Tabblad [Layout (Lay-out)]
Nr.
Object
Beschrijving

1

Orientation (Afdrukstand)

Stelt de afdrukoriëntatie in.

2

Print on Both Sides (Dubbelzijdig afdrukken)

Hiermee stelt u dubbelzijdig afdrukken in.

3

Page order (Paginavolgorde)

Hiermee stelt u de volgorde in waarin de pagina's moeten worden afgedrukt.

4

Page format (Pagina-indeling)

Hiermee geeft u het aantal pagina's aan dat op een pagina moet worden afgedrukt en voor het afdrukken van boekjes.

5

Layout image (Afbeelding van de lay-out)

Geeft een voorbeeld van de afdruklay-out weer.

6

Advanced (Geavanceerd)

Hiermee kunt u gedetailleerde instellingen doorvoeren zoals de afdrukkwaliteit en het mediaformaat.

Tabblad [Paper/Quality (Papier/kwaliteit)]
Nr.
Object
Beschrijving

1

Tray selection (Ladeselectie)

Wijzigt de papierlade.

2

Color (Kleur)

Hiermee geeft u aan om in kleur/monochroom af te drukken.

3

Advanced (Geavanceerd)

Hiermee kunt u gedetailleerde instellingen doorvoeren zoals de afdrukkwaliteit en het mediaformaat.

Tabblad [Job Options (Taakopties)]
Nr.
Object
Beschrijving

1

Quality (Kwaliteit)

Hiermee kunt u de afdrukresolutie opgeven.

2

Job Type (Taaktype)

Hiermee kunt u het type afdrukgegevens en het aantal kopieën instellen.
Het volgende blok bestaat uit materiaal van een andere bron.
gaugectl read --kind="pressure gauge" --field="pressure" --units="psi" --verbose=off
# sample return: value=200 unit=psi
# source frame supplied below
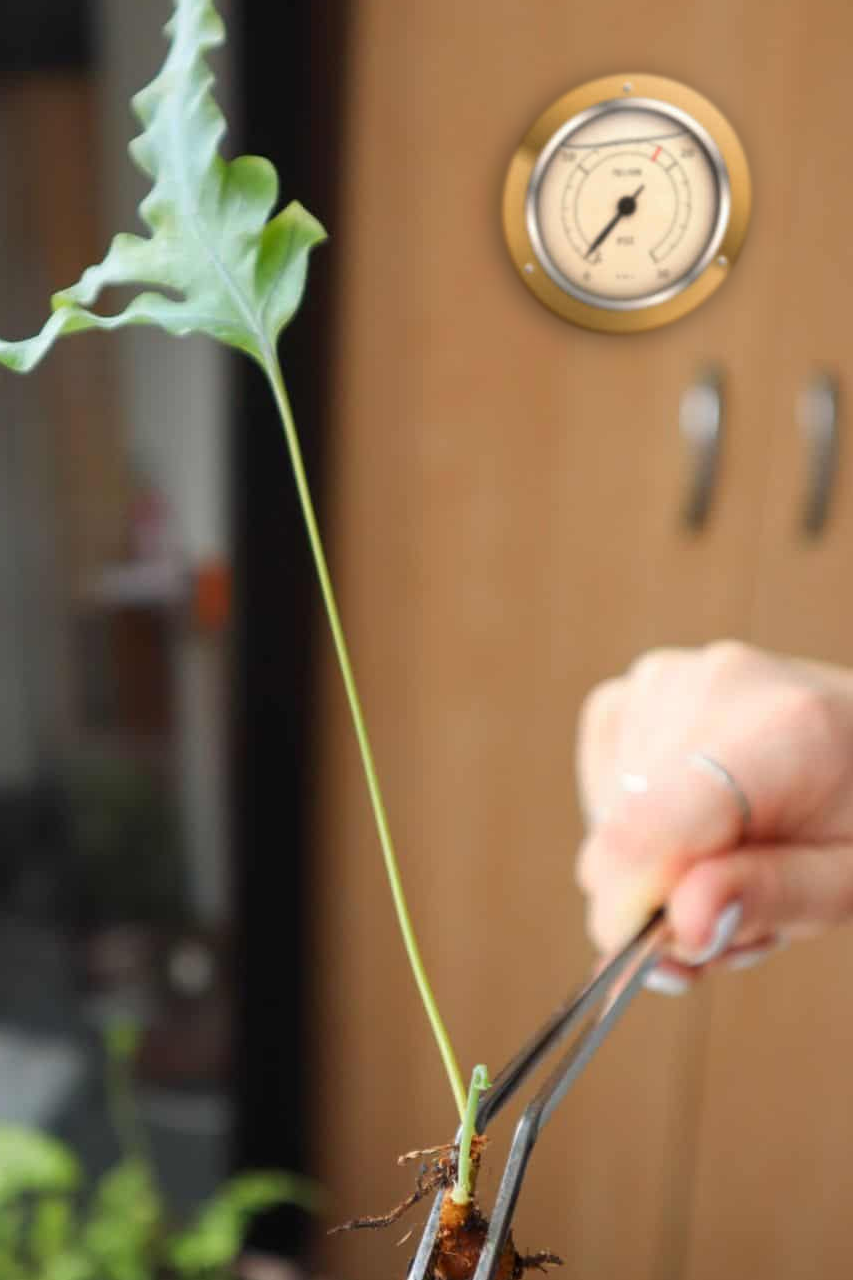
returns value=1 unit=psi
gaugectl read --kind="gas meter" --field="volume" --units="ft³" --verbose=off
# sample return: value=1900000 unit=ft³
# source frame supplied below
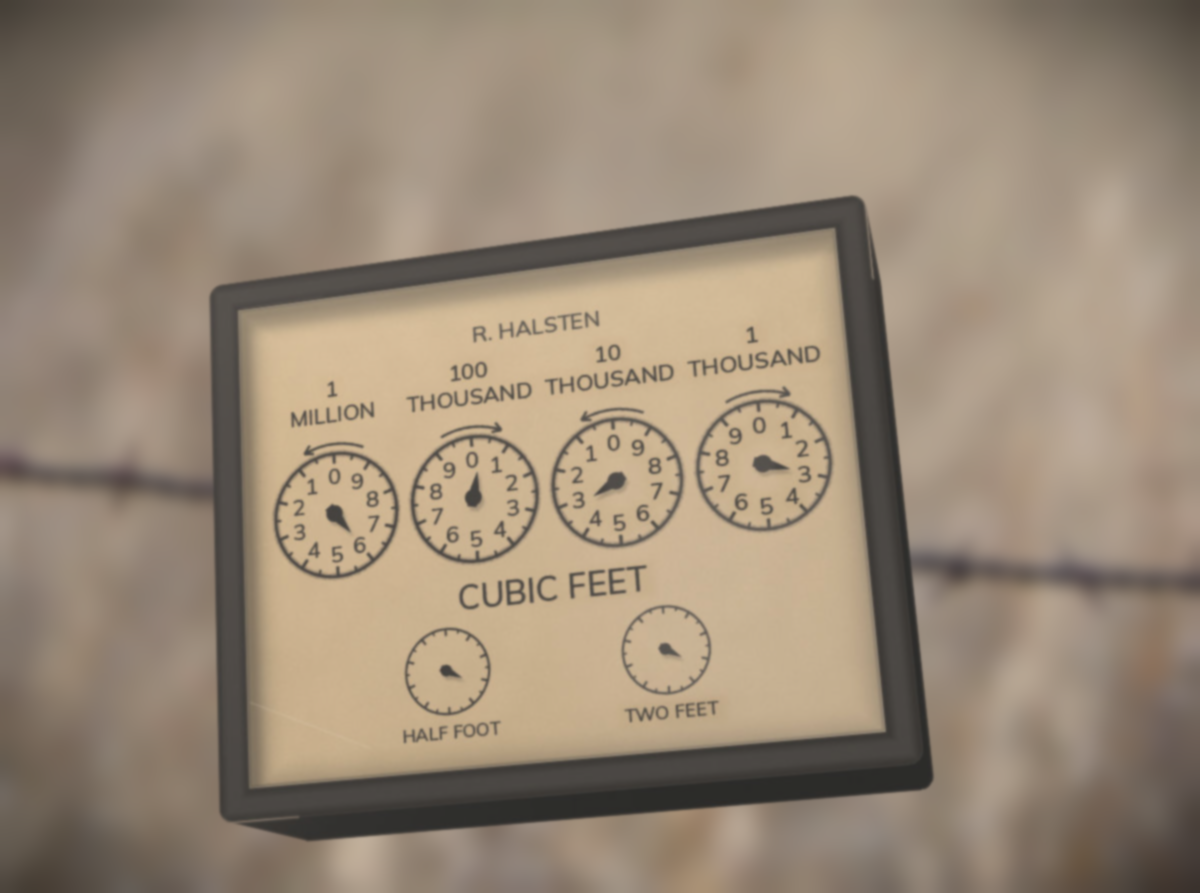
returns value=603300 unit=ft³
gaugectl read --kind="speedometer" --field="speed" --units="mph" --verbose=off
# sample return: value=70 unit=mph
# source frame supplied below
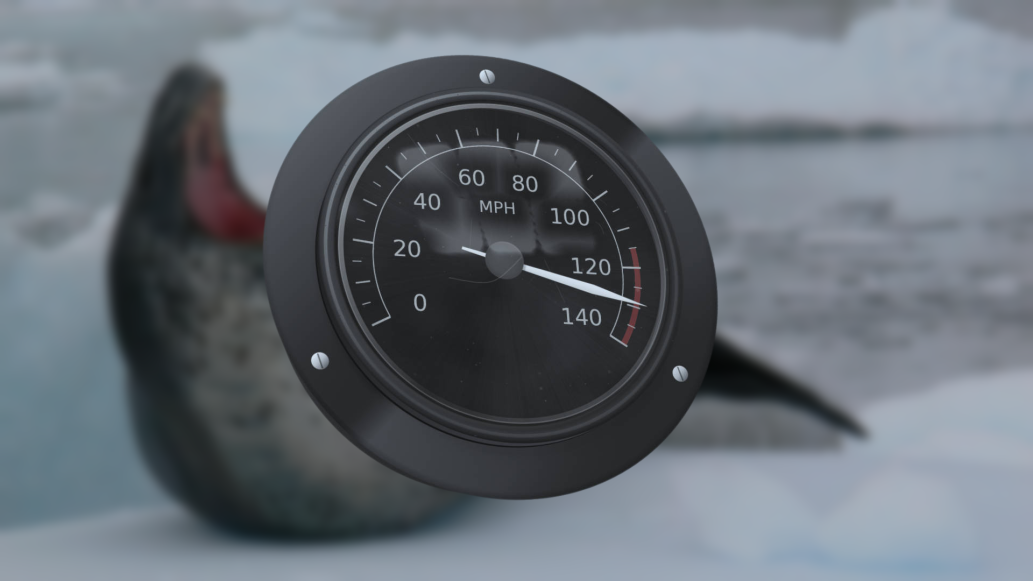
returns value=130 unit=mph
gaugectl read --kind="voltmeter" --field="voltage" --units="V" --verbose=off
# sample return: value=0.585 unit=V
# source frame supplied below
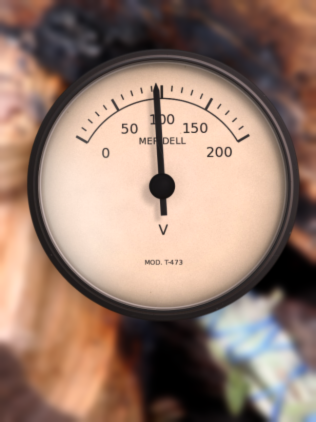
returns value=95 unit=V
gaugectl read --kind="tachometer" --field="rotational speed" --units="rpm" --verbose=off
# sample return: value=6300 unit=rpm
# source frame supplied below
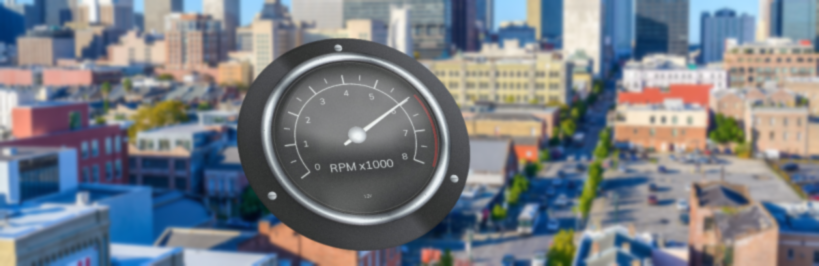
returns value=6000 unit=rpm
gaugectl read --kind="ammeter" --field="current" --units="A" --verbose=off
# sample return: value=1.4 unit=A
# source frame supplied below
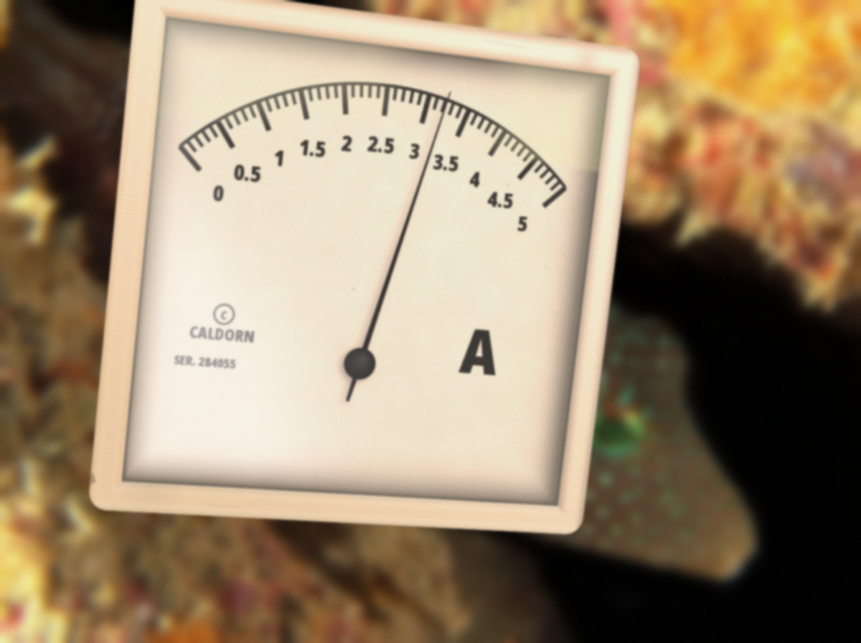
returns value=3.2 unit=A
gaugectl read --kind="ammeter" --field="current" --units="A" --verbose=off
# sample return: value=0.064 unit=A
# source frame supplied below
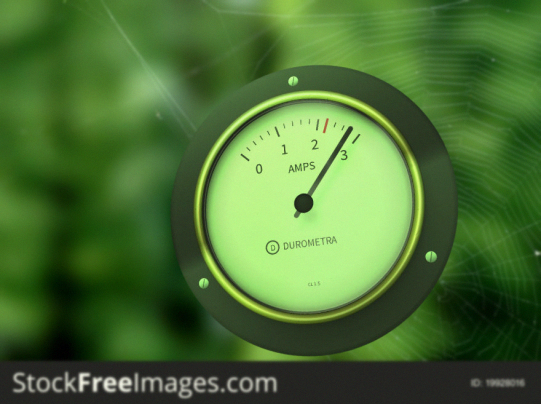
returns value=2.8 unit=A
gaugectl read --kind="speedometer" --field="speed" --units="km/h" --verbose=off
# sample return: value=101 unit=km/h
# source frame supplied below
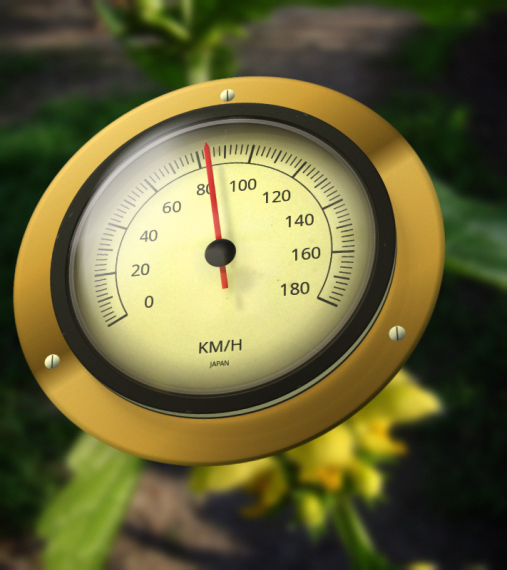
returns value=84 unit=km/h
Als [Shared Print (Gedeeld afdrukken)] of [Private Print (Persoonlijk afdrukken)] is ingesteld, is [Job Type Options (Taaktype-opties)] beschikbaar. Als [Collate (Sorteren)] is aangevinkt, zullen meerdere documenten gezamenlijk worden afgedrukt.

3

Fit to page (Passend maken op een blad)

Vink [Resize document to fit printer page (Documentgrootte wijzigen zodat het op het blad past)] aan om op een ander papierformaat af te drukken.

4

Watermarks (Watermerken)

Hiermee kunt u met een tekst- of stempelwatermerk afdrukken.

5

Overlays (Overlays)

Hiermee kunt u met een overlappend formaat afdrukken dat vooraf in de printer is geregistreerd.

6

Advanced (Geavanceerd)

Overige instellingen kunnen worden doorgevoerd.

7

User authentication (Gebruikersverificatie)

Geeft de verificatie van een gebruiker op.

8

About (Info)

Geeft de versie van het printerstuurprogramma weer.

9

Default (Standaard)

Herstelt de instelling van elk object op het tabblad naar de beginwaarden.

Tabblad [Color (Kleur)]
Nr.
Object
Beschrijving

1

Color Mode (Kleurmodus)

Hiermee kunt u de kleuraanpassing voor afdrukken in kleur opgeven.

2

Toner Saving (Tonerbesparing)

Afdrukken in de tonerbesparingsstand.

3

Advanced (Geavanceerd)

Hiermee kunt u overige afdrukinstellingen instellen.

4

Color Swatch Utility (Hulpprogramma Kleurstalen)

Start Color Swatch Utility.

5

Default (Standaard)

Herstelt de instelling van elk object op het tabblad naar de beginwaarden.